レールアウト~婚約者に裏切られて彼の弟(生徒)にせまられます~番外編追加



おじさまが入院している時、"早くくたばればいい"と、あの子はそう言ったけど。本当はどう感じているのだろうか。
黙り込んだ私に成央さんが気遣うよう言葉を続けていく。



「太央は……、あいつはよく分からないけど。何も感じていない筈がない。血の繋がりが全てとは言わない。だけどさ、祖父母共に太央の母親は他界しているし、繋がってるのは俺だけなんだよ」


眉を下げて言葉を絞り出していく彼は、少し寂しそうな表情をしてから「半分だけど」と軽く笑って見せた。

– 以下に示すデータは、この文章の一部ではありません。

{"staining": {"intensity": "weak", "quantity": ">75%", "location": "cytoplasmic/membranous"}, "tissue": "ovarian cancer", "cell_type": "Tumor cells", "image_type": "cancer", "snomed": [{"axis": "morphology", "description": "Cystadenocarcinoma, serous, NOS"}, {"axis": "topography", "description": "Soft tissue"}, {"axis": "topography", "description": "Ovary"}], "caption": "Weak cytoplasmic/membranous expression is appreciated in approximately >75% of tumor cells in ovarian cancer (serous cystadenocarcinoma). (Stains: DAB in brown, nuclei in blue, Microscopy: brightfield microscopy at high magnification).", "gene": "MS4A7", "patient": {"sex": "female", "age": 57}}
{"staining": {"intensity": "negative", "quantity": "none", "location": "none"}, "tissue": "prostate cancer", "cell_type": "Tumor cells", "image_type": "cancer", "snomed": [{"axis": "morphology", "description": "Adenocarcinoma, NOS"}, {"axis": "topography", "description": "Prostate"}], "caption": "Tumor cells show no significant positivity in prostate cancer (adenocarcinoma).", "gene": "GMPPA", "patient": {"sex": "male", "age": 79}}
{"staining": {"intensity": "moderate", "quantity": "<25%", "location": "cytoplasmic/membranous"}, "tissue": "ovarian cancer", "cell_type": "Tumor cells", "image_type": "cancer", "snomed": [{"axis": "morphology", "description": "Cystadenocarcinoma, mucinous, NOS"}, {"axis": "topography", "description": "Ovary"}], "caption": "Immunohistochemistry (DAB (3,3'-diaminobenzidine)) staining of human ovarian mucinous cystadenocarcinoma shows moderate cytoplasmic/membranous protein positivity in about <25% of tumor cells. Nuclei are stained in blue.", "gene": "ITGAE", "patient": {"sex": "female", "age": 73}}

「ほら、俺は母親は生きてるから時々会えるけど。でも、太央は自分の感情に鈍いところあるだろ?」

「……そうね。でも、羨ましいです。太央にはあなたみたいに弟思いな兄がいて。私にはキョウダイがいないから」

「えー、俺ぇ?婚約者裏切って、最低な事したのに?」


「……ふふ、本当ね」




「志保ちゃん、変わったね。うん、今の方がいいと思うよ」

「そうですか?成央さんも、重荷が取れて軽くなった感じがします」

「そうかな?」


こうやって彼と会話を交わす事なんて無いと思っていたのに。今こうして彼の車に乗って、笑い合っているなんて人生はどう転ぶか分からない。